In a May letter To the Texas comptroller, JPMorgan Chase wrote: “We provide financial services to many companies that engage in the exploration, production, utilization, transportation, sale or manufacturing of fossil fuel-based energy and intend to do so in the future. Our credit exposure to Oil & Gas as an industry was $42.6 billion as of December 31, 2021.”
Having These firms pledged allegiance for climate-activist causes.

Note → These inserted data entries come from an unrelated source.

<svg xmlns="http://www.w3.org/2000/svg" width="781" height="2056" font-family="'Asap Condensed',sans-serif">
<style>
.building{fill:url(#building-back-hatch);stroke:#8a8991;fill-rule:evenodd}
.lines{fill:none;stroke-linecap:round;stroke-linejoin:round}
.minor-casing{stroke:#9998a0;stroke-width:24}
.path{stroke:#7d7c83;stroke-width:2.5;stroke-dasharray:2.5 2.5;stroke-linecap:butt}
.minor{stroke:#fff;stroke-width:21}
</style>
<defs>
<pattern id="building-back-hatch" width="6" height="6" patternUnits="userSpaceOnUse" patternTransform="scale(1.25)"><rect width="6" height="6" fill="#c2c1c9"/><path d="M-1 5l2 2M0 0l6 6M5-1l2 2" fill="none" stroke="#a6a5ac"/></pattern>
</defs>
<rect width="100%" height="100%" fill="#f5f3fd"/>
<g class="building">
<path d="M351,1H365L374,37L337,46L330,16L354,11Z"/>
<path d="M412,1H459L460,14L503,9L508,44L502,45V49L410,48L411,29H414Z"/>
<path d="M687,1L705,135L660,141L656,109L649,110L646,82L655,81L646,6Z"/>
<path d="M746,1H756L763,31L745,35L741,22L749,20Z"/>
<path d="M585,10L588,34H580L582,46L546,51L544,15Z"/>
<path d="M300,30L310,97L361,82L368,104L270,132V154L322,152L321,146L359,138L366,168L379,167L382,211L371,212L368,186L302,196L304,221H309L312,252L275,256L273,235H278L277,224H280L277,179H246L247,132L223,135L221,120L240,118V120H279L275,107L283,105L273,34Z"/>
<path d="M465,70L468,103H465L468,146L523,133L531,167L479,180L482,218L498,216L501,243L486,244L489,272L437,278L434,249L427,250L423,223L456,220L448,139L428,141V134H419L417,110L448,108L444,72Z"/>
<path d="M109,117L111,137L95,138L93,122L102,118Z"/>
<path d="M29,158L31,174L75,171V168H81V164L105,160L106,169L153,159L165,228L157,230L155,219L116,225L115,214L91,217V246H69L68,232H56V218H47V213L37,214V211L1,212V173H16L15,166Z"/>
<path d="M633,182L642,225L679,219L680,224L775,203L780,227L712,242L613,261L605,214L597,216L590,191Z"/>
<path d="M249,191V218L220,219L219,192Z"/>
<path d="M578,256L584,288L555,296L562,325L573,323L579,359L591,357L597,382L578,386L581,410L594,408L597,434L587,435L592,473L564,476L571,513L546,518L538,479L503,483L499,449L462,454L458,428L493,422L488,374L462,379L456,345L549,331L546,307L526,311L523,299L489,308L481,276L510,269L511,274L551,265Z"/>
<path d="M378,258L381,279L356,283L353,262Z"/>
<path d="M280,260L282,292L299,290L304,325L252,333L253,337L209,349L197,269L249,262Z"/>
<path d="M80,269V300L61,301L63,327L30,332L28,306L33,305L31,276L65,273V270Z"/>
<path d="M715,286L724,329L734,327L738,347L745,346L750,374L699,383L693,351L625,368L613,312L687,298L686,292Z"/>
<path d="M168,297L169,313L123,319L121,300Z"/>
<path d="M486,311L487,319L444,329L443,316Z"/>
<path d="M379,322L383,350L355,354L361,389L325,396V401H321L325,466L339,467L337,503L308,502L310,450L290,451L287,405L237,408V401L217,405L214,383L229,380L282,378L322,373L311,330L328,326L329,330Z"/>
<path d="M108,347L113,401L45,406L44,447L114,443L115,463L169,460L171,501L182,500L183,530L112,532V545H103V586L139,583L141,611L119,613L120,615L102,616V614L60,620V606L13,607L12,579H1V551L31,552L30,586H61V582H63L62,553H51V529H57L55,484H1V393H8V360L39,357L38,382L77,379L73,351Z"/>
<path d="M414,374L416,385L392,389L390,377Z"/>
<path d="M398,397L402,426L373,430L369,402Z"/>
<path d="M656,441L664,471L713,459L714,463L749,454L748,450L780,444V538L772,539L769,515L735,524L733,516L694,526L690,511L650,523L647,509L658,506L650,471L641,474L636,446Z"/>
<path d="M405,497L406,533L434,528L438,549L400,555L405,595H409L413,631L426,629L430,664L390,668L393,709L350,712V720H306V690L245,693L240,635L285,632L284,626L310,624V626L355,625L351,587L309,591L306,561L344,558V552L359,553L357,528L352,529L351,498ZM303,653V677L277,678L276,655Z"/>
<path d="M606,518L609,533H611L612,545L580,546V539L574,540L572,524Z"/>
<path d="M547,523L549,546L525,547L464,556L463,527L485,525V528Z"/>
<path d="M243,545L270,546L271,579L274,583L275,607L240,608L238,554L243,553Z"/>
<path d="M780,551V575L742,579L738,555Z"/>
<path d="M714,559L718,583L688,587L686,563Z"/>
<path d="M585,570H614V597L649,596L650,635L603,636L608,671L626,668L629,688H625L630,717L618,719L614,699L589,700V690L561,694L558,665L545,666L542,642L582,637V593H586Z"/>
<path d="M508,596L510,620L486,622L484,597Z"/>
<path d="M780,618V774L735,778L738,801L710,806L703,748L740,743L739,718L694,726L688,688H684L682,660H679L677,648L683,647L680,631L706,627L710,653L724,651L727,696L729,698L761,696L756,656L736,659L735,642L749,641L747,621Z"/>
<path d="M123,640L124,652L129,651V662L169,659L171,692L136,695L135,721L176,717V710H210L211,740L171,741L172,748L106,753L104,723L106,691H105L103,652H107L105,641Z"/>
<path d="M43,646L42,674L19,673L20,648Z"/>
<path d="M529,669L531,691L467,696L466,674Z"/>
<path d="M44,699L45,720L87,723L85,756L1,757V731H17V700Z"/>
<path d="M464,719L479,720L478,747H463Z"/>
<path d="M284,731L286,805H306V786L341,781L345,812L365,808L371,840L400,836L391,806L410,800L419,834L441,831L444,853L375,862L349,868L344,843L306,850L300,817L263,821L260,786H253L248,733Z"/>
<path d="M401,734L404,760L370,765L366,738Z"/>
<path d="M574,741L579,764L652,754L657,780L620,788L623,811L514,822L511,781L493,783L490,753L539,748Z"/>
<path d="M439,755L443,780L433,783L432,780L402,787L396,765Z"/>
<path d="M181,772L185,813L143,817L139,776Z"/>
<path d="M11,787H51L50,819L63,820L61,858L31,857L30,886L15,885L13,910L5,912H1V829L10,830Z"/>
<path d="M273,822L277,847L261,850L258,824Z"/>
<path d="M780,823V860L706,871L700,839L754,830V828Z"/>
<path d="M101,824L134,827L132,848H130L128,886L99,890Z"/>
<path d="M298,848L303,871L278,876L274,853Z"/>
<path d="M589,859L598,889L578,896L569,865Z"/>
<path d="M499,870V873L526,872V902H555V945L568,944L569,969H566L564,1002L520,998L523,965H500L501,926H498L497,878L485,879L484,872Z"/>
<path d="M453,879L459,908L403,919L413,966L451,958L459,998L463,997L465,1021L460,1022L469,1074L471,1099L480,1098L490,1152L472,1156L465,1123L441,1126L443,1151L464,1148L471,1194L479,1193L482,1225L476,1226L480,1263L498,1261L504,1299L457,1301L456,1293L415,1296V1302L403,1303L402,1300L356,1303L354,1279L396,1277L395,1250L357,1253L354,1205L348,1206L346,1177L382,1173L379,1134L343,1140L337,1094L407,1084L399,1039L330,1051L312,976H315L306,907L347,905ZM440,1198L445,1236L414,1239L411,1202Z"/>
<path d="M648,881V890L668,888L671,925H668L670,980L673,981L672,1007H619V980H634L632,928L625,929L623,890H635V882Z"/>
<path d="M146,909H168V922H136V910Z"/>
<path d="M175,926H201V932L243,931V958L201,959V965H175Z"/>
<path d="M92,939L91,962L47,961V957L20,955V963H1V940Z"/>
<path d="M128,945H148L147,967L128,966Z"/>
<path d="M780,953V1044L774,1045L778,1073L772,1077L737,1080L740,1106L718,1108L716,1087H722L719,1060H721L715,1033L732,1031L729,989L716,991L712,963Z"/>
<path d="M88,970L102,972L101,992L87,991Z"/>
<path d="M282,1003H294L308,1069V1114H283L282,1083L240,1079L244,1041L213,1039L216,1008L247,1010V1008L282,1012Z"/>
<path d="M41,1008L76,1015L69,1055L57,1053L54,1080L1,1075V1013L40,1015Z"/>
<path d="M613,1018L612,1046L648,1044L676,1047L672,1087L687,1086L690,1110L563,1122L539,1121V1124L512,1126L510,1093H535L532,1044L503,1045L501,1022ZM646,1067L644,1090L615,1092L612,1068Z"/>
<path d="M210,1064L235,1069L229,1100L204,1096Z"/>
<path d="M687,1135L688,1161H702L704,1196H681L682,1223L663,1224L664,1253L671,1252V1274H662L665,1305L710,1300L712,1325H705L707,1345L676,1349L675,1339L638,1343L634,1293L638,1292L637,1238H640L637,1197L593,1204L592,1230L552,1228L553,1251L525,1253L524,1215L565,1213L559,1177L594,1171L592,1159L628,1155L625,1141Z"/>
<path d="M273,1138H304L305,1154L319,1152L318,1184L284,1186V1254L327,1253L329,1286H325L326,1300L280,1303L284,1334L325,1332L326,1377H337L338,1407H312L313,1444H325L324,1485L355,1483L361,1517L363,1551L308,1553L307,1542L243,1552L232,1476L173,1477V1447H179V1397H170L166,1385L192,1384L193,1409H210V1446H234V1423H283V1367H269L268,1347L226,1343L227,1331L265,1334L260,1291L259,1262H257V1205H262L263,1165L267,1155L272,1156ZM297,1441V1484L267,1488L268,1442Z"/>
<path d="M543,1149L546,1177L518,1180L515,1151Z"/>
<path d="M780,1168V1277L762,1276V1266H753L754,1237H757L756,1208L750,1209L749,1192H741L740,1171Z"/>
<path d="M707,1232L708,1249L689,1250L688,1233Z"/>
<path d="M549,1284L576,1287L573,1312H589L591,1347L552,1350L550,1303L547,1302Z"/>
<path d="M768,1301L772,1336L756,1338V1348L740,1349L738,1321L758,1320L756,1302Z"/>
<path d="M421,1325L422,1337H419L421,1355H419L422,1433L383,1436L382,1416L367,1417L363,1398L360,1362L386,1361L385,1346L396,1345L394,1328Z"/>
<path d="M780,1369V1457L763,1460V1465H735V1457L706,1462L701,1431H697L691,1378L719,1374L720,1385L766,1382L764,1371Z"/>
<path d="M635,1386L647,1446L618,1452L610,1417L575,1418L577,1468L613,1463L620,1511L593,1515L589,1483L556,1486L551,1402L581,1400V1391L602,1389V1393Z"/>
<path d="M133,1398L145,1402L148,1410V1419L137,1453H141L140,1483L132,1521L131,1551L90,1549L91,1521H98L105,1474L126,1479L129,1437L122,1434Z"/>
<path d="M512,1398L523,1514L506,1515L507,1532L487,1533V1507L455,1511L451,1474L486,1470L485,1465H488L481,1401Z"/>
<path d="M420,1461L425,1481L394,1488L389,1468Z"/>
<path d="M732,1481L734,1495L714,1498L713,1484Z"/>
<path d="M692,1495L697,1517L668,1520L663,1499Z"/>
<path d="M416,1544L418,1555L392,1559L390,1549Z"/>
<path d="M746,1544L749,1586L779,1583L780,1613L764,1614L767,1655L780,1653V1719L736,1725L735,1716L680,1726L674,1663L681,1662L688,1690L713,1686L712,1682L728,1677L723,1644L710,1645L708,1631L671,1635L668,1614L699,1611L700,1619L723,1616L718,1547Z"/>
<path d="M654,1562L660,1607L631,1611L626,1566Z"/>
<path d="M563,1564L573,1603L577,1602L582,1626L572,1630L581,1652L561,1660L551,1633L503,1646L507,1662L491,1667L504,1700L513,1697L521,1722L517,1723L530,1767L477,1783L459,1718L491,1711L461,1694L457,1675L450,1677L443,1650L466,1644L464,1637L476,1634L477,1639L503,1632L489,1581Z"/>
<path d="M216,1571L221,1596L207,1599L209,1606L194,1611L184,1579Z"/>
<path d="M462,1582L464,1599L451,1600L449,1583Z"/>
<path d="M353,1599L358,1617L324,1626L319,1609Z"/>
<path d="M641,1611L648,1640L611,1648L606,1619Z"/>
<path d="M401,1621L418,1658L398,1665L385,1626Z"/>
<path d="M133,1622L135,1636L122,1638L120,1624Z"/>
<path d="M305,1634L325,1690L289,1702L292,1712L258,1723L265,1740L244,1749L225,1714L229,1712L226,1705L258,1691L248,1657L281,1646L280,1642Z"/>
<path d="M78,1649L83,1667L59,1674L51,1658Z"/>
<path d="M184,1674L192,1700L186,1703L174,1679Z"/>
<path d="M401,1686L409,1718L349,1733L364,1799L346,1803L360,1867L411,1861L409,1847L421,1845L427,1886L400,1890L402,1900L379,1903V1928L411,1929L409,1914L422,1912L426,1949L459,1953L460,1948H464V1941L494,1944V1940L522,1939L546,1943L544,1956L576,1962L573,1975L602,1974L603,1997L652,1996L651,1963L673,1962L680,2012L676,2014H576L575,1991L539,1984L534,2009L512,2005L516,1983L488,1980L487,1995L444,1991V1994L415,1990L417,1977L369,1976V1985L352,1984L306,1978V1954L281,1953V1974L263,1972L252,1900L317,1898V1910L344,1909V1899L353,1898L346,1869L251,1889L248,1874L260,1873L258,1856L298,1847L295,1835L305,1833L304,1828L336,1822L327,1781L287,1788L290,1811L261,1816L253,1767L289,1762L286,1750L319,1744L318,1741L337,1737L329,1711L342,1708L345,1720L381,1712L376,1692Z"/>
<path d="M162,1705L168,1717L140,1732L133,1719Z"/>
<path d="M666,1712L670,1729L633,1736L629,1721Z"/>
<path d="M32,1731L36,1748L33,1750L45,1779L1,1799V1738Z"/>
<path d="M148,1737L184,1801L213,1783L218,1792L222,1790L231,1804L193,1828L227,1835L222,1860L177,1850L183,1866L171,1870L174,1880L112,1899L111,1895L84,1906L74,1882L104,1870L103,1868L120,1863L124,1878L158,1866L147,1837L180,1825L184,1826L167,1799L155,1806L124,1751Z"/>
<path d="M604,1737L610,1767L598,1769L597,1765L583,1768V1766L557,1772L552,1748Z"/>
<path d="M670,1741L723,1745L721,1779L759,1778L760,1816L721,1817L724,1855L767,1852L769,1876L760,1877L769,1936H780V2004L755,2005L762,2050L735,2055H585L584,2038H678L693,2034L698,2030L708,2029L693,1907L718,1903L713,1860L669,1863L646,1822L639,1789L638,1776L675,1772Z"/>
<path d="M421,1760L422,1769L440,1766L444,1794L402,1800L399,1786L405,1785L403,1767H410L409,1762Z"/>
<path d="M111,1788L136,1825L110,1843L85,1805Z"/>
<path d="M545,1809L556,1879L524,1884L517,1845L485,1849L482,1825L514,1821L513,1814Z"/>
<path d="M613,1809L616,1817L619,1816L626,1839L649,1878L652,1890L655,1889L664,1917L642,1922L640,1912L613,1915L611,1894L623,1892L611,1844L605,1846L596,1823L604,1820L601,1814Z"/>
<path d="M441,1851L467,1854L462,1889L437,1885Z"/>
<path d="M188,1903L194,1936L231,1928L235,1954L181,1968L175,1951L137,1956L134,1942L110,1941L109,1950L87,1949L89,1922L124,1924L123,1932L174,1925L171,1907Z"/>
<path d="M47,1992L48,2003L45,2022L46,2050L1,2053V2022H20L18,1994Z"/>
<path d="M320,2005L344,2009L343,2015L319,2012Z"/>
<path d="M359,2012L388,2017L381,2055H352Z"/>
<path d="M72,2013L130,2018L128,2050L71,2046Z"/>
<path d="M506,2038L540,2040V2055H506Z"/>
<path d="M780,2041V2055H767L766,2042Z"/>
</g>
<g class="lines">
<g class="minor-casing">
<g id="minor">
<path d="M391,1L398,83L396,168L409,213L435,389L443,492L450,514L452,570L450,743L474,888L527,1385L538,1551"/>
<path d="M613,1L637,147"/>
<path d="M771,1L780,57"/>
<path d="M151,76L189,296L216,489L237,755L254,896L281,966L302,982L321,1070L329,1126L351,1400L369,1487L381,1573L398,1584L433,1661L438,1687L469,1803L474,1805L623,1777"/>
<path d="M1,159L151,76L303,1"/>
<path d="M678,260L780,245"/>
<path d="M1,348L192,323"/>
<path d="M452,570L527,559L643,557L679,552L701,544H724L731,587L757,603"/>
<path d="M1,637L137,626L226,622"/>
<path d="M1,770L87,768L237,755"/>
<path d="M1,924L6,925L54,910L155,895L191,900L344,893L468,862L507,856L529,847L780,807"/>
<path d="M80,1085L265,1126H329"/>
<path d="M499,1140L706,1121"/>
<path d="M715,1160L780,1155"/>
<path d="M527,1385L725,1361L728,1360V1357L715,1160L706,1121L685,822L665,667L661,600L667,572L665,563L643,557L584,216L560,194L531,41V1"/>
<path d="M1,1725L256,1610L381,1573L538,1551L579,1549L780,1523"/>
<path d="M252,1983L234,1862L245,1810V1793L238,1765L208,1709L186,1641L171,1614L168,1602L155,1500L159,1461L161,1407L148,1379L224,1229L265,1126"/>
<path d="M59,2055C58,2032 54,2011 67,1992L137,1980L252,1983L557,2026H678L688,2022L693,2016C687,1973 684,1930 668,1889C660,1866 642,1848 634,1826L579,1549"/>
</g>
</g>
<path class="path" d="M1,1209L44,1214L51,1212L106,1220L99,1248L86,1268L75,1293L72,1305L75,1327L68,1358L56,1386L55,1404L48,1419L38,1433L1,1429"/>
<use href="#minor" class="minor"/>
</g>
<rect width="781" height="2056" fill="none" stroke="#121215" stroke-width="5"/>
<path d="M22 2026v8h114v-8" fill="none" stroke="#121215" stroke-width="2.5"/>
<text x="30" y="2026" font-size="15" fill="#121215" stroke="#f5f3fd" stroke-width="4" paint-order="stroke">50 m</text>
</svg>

However, they are caught between red states who fear for their jobs and industries, and blue states who insist that they honor their pledges to decrease fossil fuel use.
New York City Comptroller Brad Lander, who controls the city’s pension funds, lambasted BlackRock, which stated that, despite its climate action pledges, “BlackRock now abdicates responsibility for driving net zero alignment in its own portfolio by saying that it does not ask companies to set specific emissions targets, and that its participation in NZAMi does not mean BlackRock is setting or meeting any net zero targets.”
In Last week, a scathing email was sent SeptemberIn which Lander Threatened to withdraw New York City He charged that BlackRock would pay for pension funds. “the fundamental contradiction between BlackRock’s statements and actions is alarming. BlackRock cannot simultaneously declare that climate risk is a systemic financial risk and argue that BlackRock has no role in mitigating the risks that climate change poses to its investments by supporting decarbonization in the real economy.”
BlackRock, State Street, VanguardThe, also known as “Big Three” Asset managers collectively hold 90 percent of S&P 500 company’s largest shares. TogetherThey have approximately $20 trillion in retirement assets and investments.